In pretty much the same way, you can write functions that cycle through the parameters and produce commands for each set of parameters. Then you can run those functions with multi-run-loop. Scripts can do the same thing, but with multi-run you will have more information if something goes wrong. You can also combine running performance tests with processing data in emacs-lisp and plotting the results.

Miscellaneous

I created some unconventional (sometimes amusing, somewhat creative) examples of using multi-run. These are most likely not going to be relevant to you. You can find them here.




New Features

Below is a list of new features that will be released in v2. They are available in master.

Opening Remote Files

multi-run can open remote files using Emacs’ TRAMP. The hostnames are taken from multi-run-hostnames-list using indices from multi-run-terminals-list.

(defun multi-run-find-remote-files (file-path &optional window-batch)
  "Open file specified by FILE-PATH for all terminals and display them on the screen
  with WINDOW-BATCH number of them in one single vertical slot.")

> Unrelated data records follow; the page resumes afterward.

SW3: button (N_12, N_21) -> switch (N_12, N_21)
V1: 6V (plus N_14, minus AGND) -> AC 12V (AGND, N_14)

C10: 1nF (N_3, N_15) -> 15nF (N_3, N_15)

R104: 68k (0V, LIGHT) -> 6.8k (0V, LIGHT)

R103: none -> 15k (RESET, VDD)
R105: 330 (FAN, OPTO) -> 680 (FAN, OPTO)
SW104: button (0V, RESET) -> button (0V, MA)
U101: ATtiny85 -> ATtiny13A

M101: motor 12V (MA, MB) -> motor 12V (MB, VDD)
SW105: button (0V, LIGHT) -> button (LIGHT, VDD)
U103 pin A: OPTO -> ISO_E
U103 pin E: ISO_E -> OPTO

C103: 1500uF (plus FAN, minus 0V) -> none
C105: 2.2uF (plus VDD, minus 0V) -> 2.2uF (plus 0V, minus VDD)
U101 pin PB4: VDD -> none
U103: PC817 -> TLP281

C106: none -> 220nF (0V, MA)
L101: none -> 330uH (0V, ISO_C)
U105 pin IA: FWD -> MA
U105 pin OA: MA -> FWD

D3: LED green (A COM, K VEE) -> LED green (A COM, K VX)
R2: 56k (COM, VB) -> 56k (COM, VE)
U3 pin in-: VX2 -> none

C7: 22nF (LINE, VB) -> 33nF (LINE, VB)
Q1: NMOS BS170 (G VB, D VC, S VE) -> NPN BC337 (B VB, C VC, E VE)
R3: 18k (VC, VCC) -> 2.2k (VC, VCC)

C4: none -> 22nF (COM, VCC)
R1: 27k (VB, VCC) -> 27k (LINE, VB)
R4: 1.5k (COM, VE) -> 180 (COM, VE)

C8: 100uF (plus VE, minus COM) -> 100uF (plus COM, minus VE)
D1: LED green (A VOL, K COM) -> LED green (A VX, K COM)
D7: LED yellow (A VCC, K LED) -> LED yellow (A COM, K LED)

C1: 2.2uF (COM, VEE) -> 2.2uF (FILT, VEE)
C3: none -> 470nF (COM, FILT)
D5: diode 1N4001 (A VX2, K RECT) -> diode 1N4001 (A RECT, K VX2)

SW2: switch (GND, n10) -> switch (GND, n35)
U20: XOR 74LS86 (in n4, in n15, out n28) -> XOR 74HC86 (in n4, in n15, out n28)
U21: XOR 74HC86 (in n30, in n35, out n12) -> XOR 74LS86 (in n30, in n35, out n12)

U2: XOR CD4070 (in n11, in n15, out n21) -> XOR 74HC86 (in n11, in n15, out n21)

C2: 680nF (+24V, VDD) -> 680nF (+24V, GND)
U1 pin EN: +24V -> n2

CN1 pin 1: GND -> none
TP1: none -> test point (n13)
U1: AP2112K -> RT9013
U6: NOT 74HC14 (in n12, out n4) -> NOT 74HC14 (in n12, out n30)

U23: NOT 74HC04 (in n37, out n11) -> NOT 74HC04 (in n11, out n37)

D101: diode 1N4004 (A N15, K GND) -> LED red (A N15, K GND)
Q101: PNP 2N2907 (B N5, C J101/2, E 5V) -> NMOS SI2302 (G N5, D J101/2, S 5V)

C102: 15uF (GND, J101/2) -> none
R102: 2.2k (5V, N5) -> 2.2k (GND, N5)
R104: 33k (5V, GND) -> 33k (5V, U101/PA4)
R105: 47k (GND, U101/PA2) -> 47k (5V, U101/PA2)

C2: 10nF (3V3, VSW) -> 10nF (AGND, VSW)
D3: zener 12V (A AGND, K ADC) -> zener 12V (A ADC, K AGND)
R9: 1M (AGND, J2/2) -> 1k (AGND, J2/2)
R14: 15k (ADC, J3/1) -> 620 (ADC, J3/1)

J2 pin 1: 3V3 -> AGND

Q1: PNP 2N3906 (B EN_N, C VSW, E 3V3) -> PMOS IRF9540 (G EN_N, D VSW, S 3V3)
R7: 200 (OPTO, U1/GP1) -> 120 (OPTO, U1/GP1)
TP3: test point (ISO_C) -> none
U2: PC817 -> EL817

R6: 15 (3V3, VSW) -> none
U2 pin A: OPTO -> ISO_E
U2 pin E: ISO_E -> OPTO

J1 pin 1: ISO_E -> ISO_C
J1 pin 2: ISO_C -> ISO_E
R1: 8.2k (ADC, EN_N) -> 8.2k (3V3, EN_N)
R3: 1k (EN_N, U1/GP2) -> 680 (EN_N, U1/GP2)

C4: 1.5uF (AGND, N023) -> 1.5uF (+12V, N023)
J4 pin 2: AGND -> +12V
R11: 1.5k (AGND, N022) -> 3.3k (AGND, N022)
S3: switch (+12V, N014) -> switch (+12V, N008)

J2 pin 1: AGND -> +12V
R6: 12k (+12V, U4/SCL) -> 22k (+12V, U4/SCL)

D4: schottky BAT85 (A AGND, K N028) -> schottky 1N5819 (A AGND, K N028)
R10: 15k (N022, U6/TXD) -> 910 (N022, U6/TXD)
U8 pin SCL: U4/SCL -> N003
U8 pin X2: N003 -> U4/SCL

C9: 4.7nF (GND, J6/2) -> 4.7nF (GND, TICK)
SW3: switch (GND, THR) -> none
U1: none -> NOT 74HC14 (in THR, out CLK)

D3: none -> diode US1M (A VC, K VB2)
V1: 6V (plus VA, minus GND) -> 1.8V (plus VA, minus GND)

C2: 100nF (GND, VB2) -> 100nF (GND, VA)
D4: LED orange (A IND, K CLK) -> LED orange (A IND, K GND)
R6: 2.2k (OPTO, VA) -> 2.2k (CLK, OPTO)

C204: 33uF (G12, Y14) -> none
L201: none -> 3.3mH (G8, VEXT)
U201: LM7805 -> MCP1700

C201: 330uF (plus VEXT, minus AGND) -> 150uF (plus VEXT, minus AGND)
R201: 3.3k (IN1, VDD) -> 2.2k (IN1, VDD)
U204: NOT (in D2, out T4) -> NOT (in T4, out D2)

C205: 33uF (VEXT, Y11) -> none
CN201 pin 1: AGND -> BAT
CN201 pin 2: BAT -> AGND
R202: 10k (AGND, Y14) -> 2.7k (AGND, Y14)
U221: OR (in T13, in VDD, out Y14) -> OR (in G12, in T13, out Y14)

(defun multi-run-find-remote-files-sudo (file-path &optional window-batch non-root)
  "Open file specified by FILE-PATH for all terminals and display them on the screen
  with WINDOW-BATCH number of them in one single vertical slot.
  Open with sudo if NON-ROOT is false.")

For example, running (setq multi-run-terminals-list (list 1 3)) followed by multi-run-find-remote-files .ssh/config will open the .ssh/config file on the first and third machines listed in multi-run-hostnames-list. The following video shows this in action:

multi-find

Please note that editing these files simultaneously is outside the scope of multi-run. Emacs macros or multiple-cursors-mode can help with that.




Conclusion

Development of multi-run has been guided by my use cases. I hope you like the package. If you have ideas on how to improve it, send me an email at srj57@cornell.edu.

I wrote the first draft back in April 2016 with just one function multi-run. I added the delay commands in April 2017. I created the videos and applied for adding the package to MELPA in December 2017. The package was added to MELPA in January 2018 after some code cleaning/refactoring (thanks to Steve Purcell from MELPA). I released v1 right after in January. I wrote this blog and added the videos to YouTube during April and May 2018. You can find the full playlist of multi-run videos here. After having used Emacs for more than 6 years, I am pleased to have contributed something back to it.

Some people have argued against using emacs shells, specially eshell, for some justifiable reasons. eshell is not very well documented and many of its features can be improved. Hopefully, this article makes a case for using eshell by showing how easily it integrates with Emacs. multi-run is just 245 lines of emacs-lisp including comments and newlines.

If you use Emacs for basic editing (and/or for writing code, latex, emails etc.), you should consider switching to using terminals inside Emacs. I believe this will integrate better with your workflow, specially if you mix writing code and running shell commands.